What characteristics do you look for as an indicator of a ”good” poem as the editor at Permafrost? Are there characteristics of poems you do not choose for publication?

In the first read I trust the instincts of my initial reaction.  If I like it then I try to determine why.  To me, “good” poems are strong on multiple levels – content, authenticity, ambition, craft, how they teach, surprise, and delight or rattle the reader.  There is nothing that automatically rules a poem out from consideration, but predictability and sentimentality (preciousness, self-pleasingness) are turn offs for me, poetically and personally.

What effect has acting as the editor at Permafrost had on your own poetry?

Seeing the variety of submissions we receive gave me the confidence to submit my own work far and wide, and develop a thick skin in the face of rejections.  It also sharpened my ability to edit and critique my own work.

Do you subscribe to any publications? If so, what are they (poetry and other)? How do you use them?

I currently subscribe to Poetry, Zoetrope: All-Story, Poets and Writers, and The New Yorker.  I make a point of reading Poetry from cover to cover, but with all the others I pick and choose what I read.  I regularly access Brevity and Poetry Daily online.  I listen to the podcast “Other People with Brad Listi” at least once a week; he interviews writers in a great, personal, and atypical way.

What type of selection process did you use in choosing poems for The Panagea Prize?

I looked at my recent work and chose the poems that didn’t make me cringe – that is usually a sign that they still need work!  I didn’t have trouble grouping the poems thematically.  I’ve been circling some of these themes for a while now.  I selected these poems because they surprised me and seemed in dialogue with one another.  In them, the reader can see how I’m contemplating issues in my family history and my current relationship, all the while under the knowledge that death lingers in the background of all our lives, however close or distant.

What are your favorite or most influential books of poetry?

Sharon Olds first and foremost, especially The Dead and The Living, followed by Carolyn Forche’s The Country Between Us, and Maggie Nelson’s Bluets.  As an undergraduate English major at James Madison University, I was quite taken with Auden and Yeats.  “When You are Old” is still my favorite poem.  I owe a lot to Plath, and every time I read Bishop she teaches me.

What are you reading and enjoying right now?

This is one of the questions I was most excited to answer.  In poetry, as in academia, we all know the importance of reading and learning from the masters. I spent the first two years of my time at UAF attempting to become at least familiar with the masters in preparation for the fairly rigorous comprehensive exams all MFA students take during their second year of the three year program.
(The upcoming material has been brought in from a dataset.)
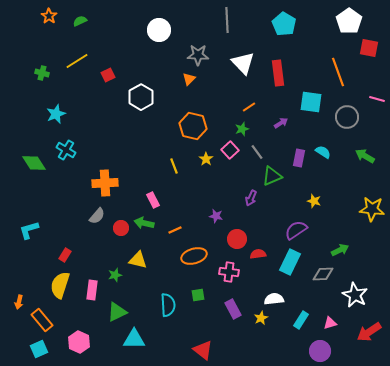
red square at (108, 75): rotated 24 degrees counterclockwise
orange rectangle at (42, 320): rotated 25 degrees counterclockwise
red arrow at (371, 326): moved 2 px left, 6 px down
Fortunately, I passed the exam, but afterwards I remember feeling this weightlessness, an anticipation that I identified as the freedom to finally read only what I chose. A critique I’ve heard of MFA programs is that they produce too many writers who are writing too many books, and, as some would say, too many mediocre books.  How ridiculous is that entire idea?  Too many writers?  Too many books?  That sounds utopian.

But I feel the opposite of this claim – I am so eager to read contemporary work being produced by emerging, hungry poets.  So, to answer your question, I’m reading newer stuff by newer poets. This summer and fall I read Eduardo Corral’s Slow Lightning, Allison Seay’s To See the Queen, and just finished Traci Brimhall’s Our Lady of the Ruins (which is an amazing collection).  Paisley Rekdal’s Animal Eye had a huge influence on me recently.  If it isn’t so presumptuous to say, I feel like I’m working in (or toward) a similar vein as Rekdal was in that book. Of course, Sharon Olds’ Stag’s Leap was an excellent recent read as well, but I’ll stop drooling over her for a moment to say I think we, as poets, should also be reading as much fiction and nonfiction as possible.  Last week, I read DeLillo’s Point Omega and I remembered my initial reaction to him when I read White Noise in college – something like, “Books can be like this? Books can do this?”  It is good to be reminded of that feeling.